Correlation Between GM and BitNine Co
Can any of the company-specific risk be diversified away by investing in both GM and BitNine Co at the same time? Although using a correlation coefficient on its own may not help to predict future stock returns, this module helps to understand the diversifiable risk of combining GM and BitNine Co into the same portfolio, which is an essential part of the fundamental portfolio management process.
By analyzing existing cross correlation between General Motors and BitNine Co, you can compare the effects of market volatilities on GM and BitNine Co and check how they will diversify away market risk if combined in the same portfolio for a given time horizon. You can also utilize pair trading strategies of matching a long position in GM with a short position of BitNine Co. Check out your portfolio center. Please also check ongoing floating volatility patterns of GM and BitNine Co.
Diversification Opportunities for GM and BitNine Co
0.52 | Correlation Coefficient |
Very weak diversification
The 3 months correlation between GM and BitNine is 0.52. Overlapping area represents the amount of risk that can be diversified away by holding General Motors and BitNine Co in the same portfolio, assuming nothing else is changed. The correlation between historical prices or returns on BitNine Co and GM is a relative statistical measure of the degree to which these equity instruments tend to move together. The correlation coefficient measures the extent to which returns on General Motors are associated (or correlated) with BitNine Co. Values of the correlation coefficient range from -1 to +1, where. The correlation of zero (0) is possible when the price movement of BitNine Co has no effect on the direction of GM i.e., GM and BitNine Co go up and down completely randomly.
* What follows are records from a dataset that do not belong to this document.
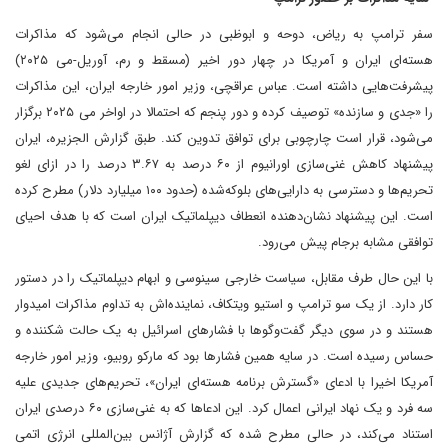
سفر ترامپ به ریاض، دوحه و ابوظبی در حالی انجام می‌شود که مذاکرات
هسته‌ای ایران و آمریکا در چهار دور اخیر (مسقط و رم، آوریل-می ۲۰۲۵)
پیشرفت‌هایی داشته است. عباس عراقچی، وزیر امور خارجه ایران، این مذاکرات
را «جدی و سازنده» توصیف کرده و دور پنجم که احتمالا در اواخر می‌ ۲۰۲۵ برگزار
می‌شود، قرار است چارچوبی برای توافق تدوین کند. طبق گزارش الجزیره، ایران
پیشنهاد کاهش غنی‌سازی اورانیوم از ۶۰ درصد به ۳.۶۷ درصد را در ازای لغو
تحریم‌ها و دسترسی به دارایی‌های بلوکه‌شده (حدود ۱۰۰ میلیارد دلار) مطرح کرده
است. این پیشنهاد نشان‌دهنده انعطاف دیپلماتیک ایران است که با هدف احیای
توافقی مشابه برجام پیش می‌رود.
با این حال طرف مقابل، سیاست خارجی سینوسی و ابهام دیپلماتیک را در دستور
کار دارد. از یک سو ترامپ و استیو ویتکاف، نماینده‌اش به تداوم مذاکرات امیدوار
هستند و در سوی دیگر گفت‌وگوها با فشارهای اسرائیل به یک حالت شکننده و
حساس رسیده است. در سایه همین فشارها بود که مارکو روبیو، وزیر امور خارجه
آمریکا اخیرا با ادعای «گسترش برنامه هسته‌ای ایران»، تحریم‌های جدیدی علیه
سه فرد و یک نهاد ایرانی اعمال کرد. این ادعاها که به غنی‌سازی ۶۰ درصدی ایران
استناد می‌کند، در حالی مطرح شده که گزارش آژانس بین‌المللی انرژی اتمی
Pair Corralation between GM and BitNine Co
Allowing for the 90-day total investment horizon General Motors is expected to under-perform the BitNine Co. But the stock apears to be less risky and, when comparing its historical volatility, General Motors is 3.26 times less risky than BitNine Co. The stock trades about -0.26 of its potential returns per unit of risk. The BitNine Co is currently generating about 0.05 of returns per unit of risk over similar time horizon. If you would invest 233,000 in BitNine Co on September 24, 2024 and sell it today you would earn a total of 8,000 from holding BitNine Co or generate 3.43% return on investment over 90 days.
Time Period | 3 Months [change] |
Direction | Moves Together |
Strength | Weak |
Accuracy | 95.45% |
Values | Daily Returns |
General Motors vs. BitNine Co
Performance |
Timeline |
General Motors |
BitNine Co |
GM and BitNine Co Volatility Contrast
Predicted Return Density |
Returns |
Pair Trading with GM and BitNine Co
The main advantage of trading using opposite GM and BitNine Co positions is that it hedges away some unsystematic risk. Because of two separate transactions, even if GM position performs unexpectedly, BitNine Co can make up some of the losses. Pair trading also minimizes risk from directional movements in the market. For example, if an entire industry or sector drops because of unexpected headlines, the short position in BitNine Co will offset losses from the drop in BitNine Co's long position.The idea behind General Motors and BitNine Co pairs trading is to make the combined position market-neutral, meaning the overall market's direction will not affect its win or loss (or potential downside or upside). This can be achieved by designing a pairs trade with two highly correlated stocks or equities that operate in a similar space or sector, making it possible to obtain profits through simple and relatively low-risk investment.BitNine Co vs. Samsung Electronics Co | BitNine Co vs. Samsung Electronics Co | BitNine Co vs. LG Energy Solution | BitNine Co vs. SK Hynix |
Check out your portfolio center.Note that this page's information should be used as a complementary analysis to find the right mix of equity instruments to add to your existing portfolios or create a brand new portfolio. You can also try the Volatility Analysis module to get historical volatility and risk analysis based on latest market data.